PAI,
Você
nem está aqui para que eu possa te abraçar. Durante toda a minha infância você
ficou longe, nos seringais, nas matas, nos rios, seringueiro, mateiro, pescador
de alimentos e caçador de abrigo para nós, teus filhos.
E
durante toda a minha adolescência fiquei longe de você, porque eu acreditava,
vivendo no internato da Igreja, que Deus iria curar todas as dores do homem,
bastava que eu fizesse a minha parte, seguindo-O.
Agora
você me prega esta peça: foi viver com Deus e ainda levou a minha mãe. Hoje me
sinto perdido no meio desses homens e dessas mulheres que se tornaram RGs e
CPFs, como se o ser humano não tivesse alma, apenas conta bancária e cargo
público.
Aqui
somos tão poucos a chorar, a abraçar os mais pobres, a compartilhar. E eu nem
sei mais se ainda estou entre eles. Nem sei se a minha alma ainda está
iluminada dos tempos em que compartilhar e ser solidário era a ação mais
grandiosa do homem.
O
tempo é tão veloz, tão exigente e pragmático, que o orvalho está desaparecendo,
consumido por imensos blocos de concreto e a lua disputa inconsolável o seu
espaço com as grandes luminárias artificiais.
Você
me ensinou a olhar o mundo de um jeito terno, mas, também corajoso, fraterno.
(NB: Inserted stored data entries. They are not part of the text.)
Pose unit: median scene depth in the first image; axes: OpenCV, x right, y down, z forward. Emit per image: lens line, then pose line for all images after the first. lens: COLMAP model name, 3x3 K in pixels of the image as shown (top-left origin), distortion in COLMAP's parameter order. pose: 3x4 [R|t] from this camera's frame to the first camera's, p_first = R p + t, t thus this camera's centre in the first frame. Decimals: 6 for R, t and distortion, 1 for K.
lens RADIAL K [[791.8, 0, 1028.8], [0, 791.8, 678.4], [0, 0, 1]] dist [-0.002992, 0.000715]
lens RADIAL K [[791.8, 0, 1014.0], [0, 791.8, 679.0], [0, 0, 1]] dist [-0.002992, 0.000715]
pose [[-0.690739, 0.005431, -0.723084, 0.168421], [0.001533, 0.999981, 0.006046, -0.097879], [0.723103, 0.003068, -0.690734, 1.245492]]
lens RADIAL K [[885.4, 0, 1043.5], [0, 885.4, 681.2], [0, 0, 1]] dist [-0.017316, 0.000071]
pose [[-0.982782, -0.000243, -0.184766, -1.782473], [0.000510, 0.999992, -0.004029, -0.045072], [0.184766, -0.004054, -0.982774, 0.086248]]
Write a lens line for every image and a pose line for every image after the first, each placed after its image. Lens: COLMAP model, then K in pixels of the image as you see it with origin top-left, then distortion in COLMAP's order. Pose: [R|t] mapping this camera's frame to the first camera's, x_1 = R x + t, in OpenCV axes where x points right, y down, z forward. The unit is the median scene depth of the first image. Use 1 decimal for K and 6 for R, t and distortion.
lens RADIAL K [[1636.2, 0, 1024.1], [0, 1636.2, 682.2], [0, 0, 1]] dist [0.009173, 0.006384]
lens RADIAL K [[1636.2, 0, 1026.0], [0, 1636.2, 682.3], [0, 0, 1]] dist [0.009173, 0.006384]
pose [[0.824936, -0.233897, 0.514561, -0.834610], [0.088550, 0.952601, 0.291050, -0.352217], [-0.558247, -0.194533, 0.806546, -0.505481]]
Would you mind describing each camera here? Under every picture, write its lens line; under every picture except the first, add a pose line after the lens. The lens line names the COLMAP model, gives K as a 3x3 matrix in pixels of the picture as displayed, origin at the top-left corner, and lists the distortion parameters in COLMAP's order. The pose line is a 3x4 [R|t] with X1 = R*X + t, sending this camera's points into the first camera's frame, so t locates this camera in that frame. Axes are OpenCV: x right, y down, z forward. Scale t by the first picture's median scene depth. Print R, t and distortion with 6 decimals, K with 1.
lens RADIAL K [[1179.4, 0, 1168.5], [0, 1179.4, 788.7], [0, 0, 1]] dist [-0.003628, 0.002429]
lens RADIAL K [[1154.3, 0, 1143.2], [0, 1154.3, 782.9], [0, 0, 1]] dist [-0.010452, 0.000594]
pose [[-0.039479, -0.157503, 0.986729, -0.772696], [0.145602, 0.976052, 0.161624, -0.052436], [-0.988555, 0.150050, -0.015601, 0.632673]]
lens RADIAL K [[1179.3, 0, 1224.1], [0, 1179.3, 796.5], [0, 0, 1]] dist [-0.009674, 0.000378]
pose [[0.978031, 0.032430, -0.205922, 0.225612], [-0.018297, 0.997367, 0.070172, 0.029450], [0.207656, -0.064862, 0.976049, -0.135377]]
Diariamente, imensas nuvens de poder e de cobiça devoram a minha simplicidade e
me tornam um mamulengo do capital que destrói e mata. Sinto vergonha das minhas
covardias e dos meus medos de amar com plenitude os seres humanos que sofrem
nesse planeta de privilegiados.
Queria
poder te abraçar no teu dia, como eu fazia, quando não entendia o teu cinturão,
para corrigir as minhas estripulias. Sinto falta do teu sorriso e do teu
abraço, dos teus conselhos e das tuas preocupações.
Sei
que meus irmãos e minhas irmãs também sentem muito a tua falta. Você era como
chuva que cobria a todos sem distinção, nos amava com calma e firmeza e nos
ensinava as primeiras palavras da solidariedade, do amor e do tratar bem o
próximo.
Você
quase não dizia nada, não era pós-doutor, mas nos ensinava com o exemplo, com o
olhar, com a simplicidade de trazer para casa a pouca comida para tantos
filhos, de cobrir tantos com tão poucos lençóis.
Você
foi um pai espetacular!
Se
o que temos as traças levarem, não farão parte do patrimônio que você deixou. O
teu suor sequer deu para nos deixar uma casa, mas você e mamãe nos deixaram uma
montanha de diamante, uma jazida de ouro, porque é um tesouro de exemplo, de
vida e de ética.
Quando,
às vezes, o ambiente em que vivo inclina-se para situações amorais, eu me lembro
de você e me esforço para seguir limpo. As dificuldades que passamos juntos,
eu, você, mamãe e meus irmãos, não nos autorizam a tornar-nos lobos do
semelhante, não nos ensinaram a perverter o homem bom que Deus deixou dentro de
cada um de nós.
No
teu dia, eu sequer posso ir à tua casa sagrada, porque está lá do outro lado do
mundo. Se estiveres me ouvindo, pede por todos os homens. Diz aí baixinho pra
Deus que a humanidade já não aguenta mais de tanto sofrimento, tantas mortes
bárbaras, inocentes torturados, seviciados, gente sem casa para dormir uma
noite e sem pão para cobrir uma parte do estômago.
Diz
aí baixinho pra Deus que nós nos perdemos e não estamos conseguindo achar o
caminho de volta, do tempo em que a gente amava de verdade e estendia a mão,
que sabia compartilhar e conseguia ser irmão.
PAI!
Um comentário:
Nosso pai está em festa com a bela homenagem.Em sua simplicidade se deleitava em dizer aos amigos que seus filhos eram muito 'sabidos'.Nossa caminhada era sua grande alegria.Quando não podia mais andar, recebia a visita das filhas com seu olhar sereno; muito quieto, respondia nossas perguntas mas não esquecia de perguntar pelos filhos que moravam distante.No caso, você e o Mauro.Nós então repetíamos a função de cada um para ver seu olhar triunfante com olhos marejados e um sorriso leve, quase enigmático.
Parabéns queridíssimo irmão pelo seu Dia dos Pais.